WHAT YOU NEED TO DO:
Images aside, the whole listing should be written out word for word.

[Start of Attachment]

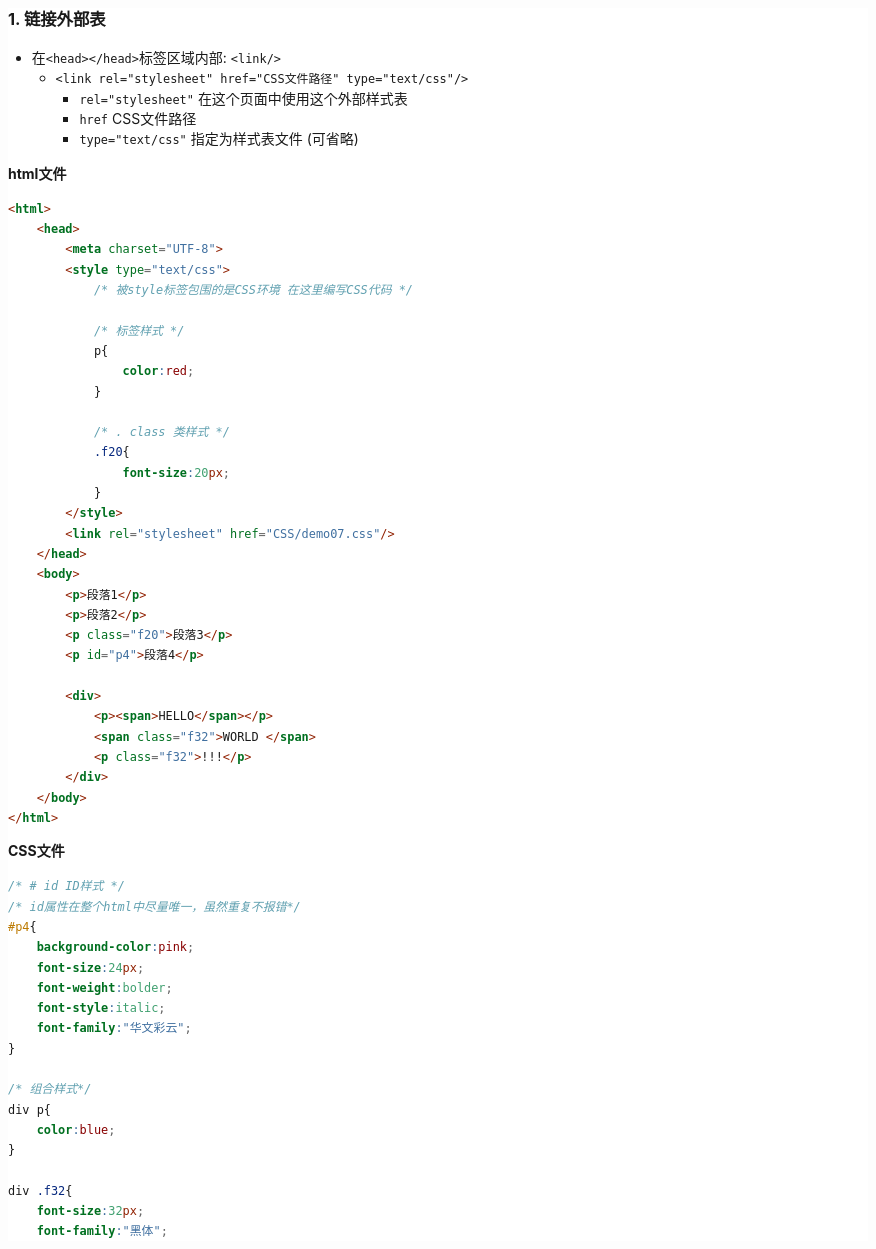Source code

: 
### 1. 链接外部表
     
-  在`<head></head>`标签区域内部: `<link/>`
    - `<link rel="stylesheet" href="CSS文件路径" type="text/css"/>`
        - `rel="stylesheet"` 在这个页面中使用这个外部样式表
        - `href` CSS文件路径 
        - `type="text/css"` 指定为样式表文件 (可省略)
  
**html文件**

```html
<html>
	<head>
		<meta charset="UTF-8">
		<style type="text/css">
			/* 被style标签包围的是CSS环境 在这里编写CSS代码 */

			/* 标签样式 */
			p{
				color:red;
			}

			/* . class 类样式 */
			.f20{
				font-size:20px;
			}
		</style>
		<link rel="stylesheet" href="CSS/demo07.css"/>
	</head>
	<body>
		<p>段落1</p>
		<p>段落2</p>
		<p class="f20">段落3</p>
		<p id="p4">段落4</p>

		<div>
			<p><span>HELLO</span></p>
			<span class="f32">WORLD </span>
			<p class="f32">!!!</p>
		</div>
	</body>
</html>
```

**CSS文件**

```css
/* # id ID样式 */
/* id属性在整个html中尽量唯一，虽然重复不报错*/
#p4{
	background-color:pink;
	font-size:24px;
	font-weight:bolder;
	font-style:italic;
	font-family:"华文彩云";
}

/* 组合样式*/
div p{
	color:blue;
}

div .f32{
	font-size:32px;
	font-family:"黑体";
```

[End of Attachment]

RESPONSE BOX:
Source code

: 
### 1. 链接外部表
     
-  在`<head></head>`标签区域内部: `<link/>`
    - `<link rel="stylesheet" href="CSS文件路径" type="text/css"/>`
        - `rel="stylesheet"` 在这个页面中使用这个外部样式表
        - `href` CSS文件路径 
        - `type="text/css"` 指定为样式表文件 (可省略)
  
**html文件**

```html
<html>
	<head>
		<meta charset="UTF-8">
		<style type="text/css">
			/* 被style标签包围的是CSS环境 在这里编写CSS代码 */

			/* 标签样式 */
			p{
				color:red;
			}

			/* . class 类样式 */
			.f20{
				font-size:20px;
			}
		</style>
		<link rel="stylesheet" href="CSS/demo07.css"/>
	</head>
	<body>
		<p>段落1</p>
		<p>段落2</p>
		<p class="f20">段落3</p>
		<p id="p4">段落4</p>

		<div>
			<p><span>HELLO</span></p>
			<span class="f32">WORLD </span>
			<p class="f32">!!!</p>
		</div>
	</body>
</html>
```

**CSS文件**

```css
/* # id ID样式 */
/* id属性在整个html中尽量唯一，虽然重复不报错*/
#p4{
	background-color:pink;
	font-size:24px;
	font-weight:bolder;
	font-style:italic;
	font-family:"华文彩云";
}

/* 组合样式*/
div p{
	color:blue;
}

div .f32{
	font-size:32px;
	font-family:"黑体";
```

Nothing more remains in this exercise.